Can VLC or modern players still open 3GP files?

Yes. VLC, MPC-HC, mpv, and FFmpeg all play 3GP fine on Windows, macOS, and Linux. QuickTime on macOS opens 3GP natively. The challenge is the reverse direction — converting a phone's 3GP recording into something your friends can play. For that you usually want 3GP to MP4, which re-muxes the H.264 stream into an MP4 container without quality loss.

Will I lose quality converting from MP4 to 3GP?

Usually yes, because you're going from a high-resolution H.264/AAC source down to a low-resolution H.263 or H.264 3GP target. The size reduction is intentional — a 50 MB 1080p MP4 typically becomes a 1-3 MB 3GP. If you want a smaller MP4 instead of a 3GP, use our video compressor; if you specifically need MP4 → 3GP for a known device, use the dedicated MP4 to 3GP converter which sets sensible legacy defaults.

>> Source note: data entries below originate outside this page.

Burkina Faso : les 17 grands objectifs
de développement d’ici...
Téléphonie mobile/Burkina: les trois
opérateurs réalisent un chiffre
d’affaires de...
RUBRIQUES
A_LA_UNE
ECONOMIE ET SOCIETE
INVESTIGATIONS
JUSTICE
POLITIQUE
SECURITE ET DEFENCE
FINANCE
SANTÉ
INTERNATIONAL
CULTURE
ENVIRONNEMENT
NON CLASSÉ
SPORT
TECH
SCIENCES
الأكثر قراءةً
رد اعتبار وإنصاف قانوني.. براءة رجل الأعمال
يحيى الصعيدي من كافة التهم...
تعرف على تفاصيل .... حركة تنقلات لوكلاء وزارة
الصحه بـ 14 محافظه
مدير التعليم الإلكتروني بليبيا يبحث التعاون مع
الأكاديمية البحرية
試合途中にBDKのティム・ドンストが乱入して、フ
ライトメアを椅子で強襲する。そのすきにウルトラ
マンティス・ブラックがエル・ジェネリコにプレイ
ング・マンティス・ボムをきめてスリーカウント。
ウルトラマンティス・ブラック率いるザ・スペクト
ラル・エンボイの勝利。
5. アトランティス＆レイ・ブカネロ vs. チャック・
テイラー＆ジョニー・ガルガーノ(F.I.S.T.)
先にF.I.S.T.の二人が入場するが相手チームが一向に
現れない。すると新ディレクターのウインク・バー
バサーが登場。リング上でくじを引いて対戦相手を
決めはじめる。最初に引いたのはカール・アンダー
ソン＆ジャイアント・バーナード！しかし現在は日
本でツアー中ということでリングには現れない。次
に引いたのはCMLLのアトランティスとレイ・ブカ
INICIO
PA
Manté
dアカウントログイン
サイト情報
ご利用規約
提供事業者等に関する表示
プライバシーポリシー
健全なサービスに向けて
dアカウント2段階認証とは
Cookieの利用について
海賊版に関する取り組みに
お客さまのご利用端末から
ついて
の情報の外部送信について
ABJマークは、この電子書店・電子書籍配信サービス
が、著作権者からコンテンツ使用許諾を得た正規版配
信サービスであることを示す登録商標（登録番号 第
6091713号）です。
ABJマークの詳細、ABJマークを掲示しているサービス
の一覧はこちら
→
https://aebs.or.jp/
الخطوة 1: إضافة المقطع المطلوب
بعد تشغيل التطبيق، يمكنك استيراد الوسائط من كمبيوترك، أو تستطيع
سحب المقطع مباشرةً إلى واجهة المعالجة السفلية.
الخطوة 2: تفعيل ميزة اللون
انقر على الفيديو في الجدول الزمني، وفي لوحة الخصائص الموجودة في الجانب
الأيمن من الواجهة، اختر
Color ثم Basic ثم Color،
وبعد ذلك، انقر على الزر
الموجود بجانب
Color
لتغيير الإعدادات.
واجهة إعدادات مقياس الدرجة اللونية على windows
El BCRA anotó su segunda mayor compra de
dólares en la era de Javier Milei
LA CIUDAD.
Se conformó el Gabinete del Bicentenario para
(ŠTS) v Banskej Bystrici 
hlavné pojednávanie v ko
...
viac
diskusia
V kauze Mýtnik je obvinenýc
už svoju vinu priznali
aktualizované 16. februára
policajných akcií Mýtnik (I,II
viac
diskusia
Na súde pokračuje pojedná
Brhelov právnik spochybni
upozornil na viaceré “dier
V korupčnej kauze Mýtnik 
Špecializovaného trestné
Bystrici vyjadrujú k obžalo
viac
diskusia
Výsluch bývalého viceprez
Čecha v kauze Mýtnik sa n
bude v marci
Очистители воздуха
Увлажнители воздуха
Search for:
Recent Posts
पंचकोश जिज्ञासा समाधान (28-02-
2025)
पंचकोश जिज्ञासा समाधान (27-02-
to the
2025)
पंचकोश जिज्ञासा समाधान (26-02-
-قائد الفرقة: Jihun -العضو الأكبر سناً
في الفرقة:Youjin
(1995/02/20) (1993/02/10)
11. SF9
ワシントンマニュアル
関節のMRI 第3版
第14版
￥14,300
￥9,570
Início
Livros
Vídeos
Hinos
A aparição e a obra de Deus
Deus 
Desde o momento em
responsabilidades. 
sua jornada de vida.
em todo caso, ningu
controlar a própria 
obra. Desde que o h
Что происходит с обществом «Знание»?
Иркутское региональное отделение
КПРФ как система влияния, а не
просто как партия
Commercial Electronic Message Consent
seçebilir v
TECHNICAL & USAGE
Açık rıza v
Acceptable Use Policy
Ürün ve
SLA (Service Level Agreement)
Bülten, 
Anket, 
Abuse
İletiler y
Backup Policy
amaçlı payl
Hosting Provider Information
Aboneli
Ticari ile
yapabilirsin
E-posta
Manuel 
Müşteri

Is there a file size limit, and is my video private?

There's no hard file-count limit. Per-file limits depend on upload size and your connection speed headroom — large MKVs or AVCHD source files may need to be trimmed first. files are processed on our servers and deleted automatically after one hour and not stored long-term; nothing is published or indexed, no sign-up is required, and no watermark is added to the output 3GP.

Can I trim a long video before converting to 3GP?

Yes — use the Trim → Time Range option in step 3. Set a start time and duration (e.g., start 00:00:15, duration 30 seconds) and only that segment will be re-encoded into 3GP. This is usually what you want, since a full-length 3GP at 176x144 still adds up in size on a phone with 64 MB of storage. If you only need the trim step and don't need to change format, use the standalone video cutter.

Does the resulting 3GP work for MMS?

In theory yes — 3GP with AMR-NB audio and H.263 video at 176x144 was the original MMS multimedia spec. In practice, most carriers stopped supporting MMS video over a decade ago or impose a 300 KB attachment cap. Trim aggressively (under 30 seconds) and keep resolution at QCIF if you're targeting MMS; otherwise modern messaging apps (WhatsApp, Signal, iMessage) all want MP4.